Barnard also sought to sow dissension in the ranks of Syrian officials by highlighting splits between the Syrian Foreign Ministry and Assad:
Foreign Ministry delegates pledged to discuss a transitional government, only to be contradicted by Mr. Assad’s advisers. Some of the officials’ statements — claiming no knowledge of thousands of prisoners on an opposition list, saying that “terrorists” had carried out all the destruction in Homs, a city that has been bombarded by government airstrikes for two years — were, as Western diplomats put it, more “North Korea” than had been expected at a peace conference, even a largely notional one. 

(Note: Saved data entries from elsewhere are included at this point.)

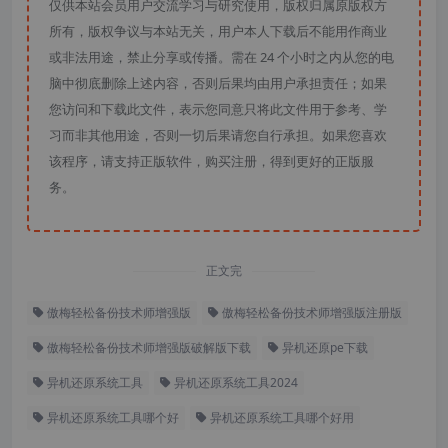
仅供本站会员用户交流学习与研究使用，版权归属原版权方
所有，版权争议与本站无关，用户本人下载后不能用作商业
或非法用途，禁止分享或传播。需在 24 个小时之内从您的电
脑中彻底删除上述内容，否则后果均由用户承担责任；如果
您访问和下载此文件，表示您同意只将此文件用于参考、学
习而非其他用途，否则一切后果请您自行承担。如果您喜欢
该程序，请支持正版软件，购买注册，得到更好的正版服
务。
正文完
傲梅轻松备份技术师增强版
傲梅轻松备份技术师增强版注册版
傲梅轻松备份技术师增强版破解版下载
异机还原pe下载
异机还原系统工具
异机还原系统工具2024
异机还原系统工具哪个好
异机还原系统工具哪个好用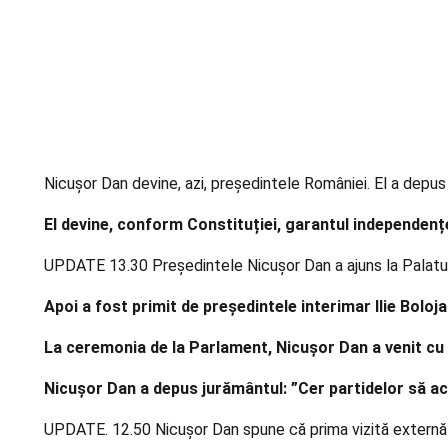
Nicușor Dan devine, azi, președintele României. El a depus j
El devine, conform Constituției, garantul independenței n
UPDATE 13.30 Președintele Nicușor Dan a ajuns la Palatul 
Apoi a fost primit de președintele interimar Ilie Boloj
La ceremonia de la Parlament, Nicușor Dan a venit cu 
Nicușor Dan a depus jurământul: ”Cer partidelor să ac
UPDATE. 12.50 Nicușor Dan spune că prima vizită externă dup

The reason, diplomats speculated, was that officials were under scrutiny from hard-liners in Damascus and feared retribution should a too-conciliatory phrase slip. It is also possible they assumed the conference would never happen, the Western diplomat said, counting on the opposition to boycott.
Publish rumor and innuendo whispered by a "Western diplomat" and your propaganda mission is complete.

Barnard, thankfully, is like any employee: she chafes at being on the clock and will usually find a way to mention what is really going on. So toward the end of today's piece you will find this gem:
The [Syrian] government also gained some support for its argument that its opponents are Western puppets; opposition delegates met daily with Western diplomats and, Mr. Zoubi said, submitted documents in English, not Arabic. 
But those meetings, where diplomats and a new team of British and American public relations consultants coached opposition members not to rise to the government’s bait, seemed fruitful. 
Louay Safi, an opposition spokesman, was tested when a representative of the state-run SANA news agency asserted that in a government-blockaded area “there are no civilians, only terrorists,” and asked if efforts to get food there aimed to “save the terrorists.” 
“Two good questions, and I thank you for them,” Mr. Safi said, before calmly answering.
In other words, Geneva II is a farce.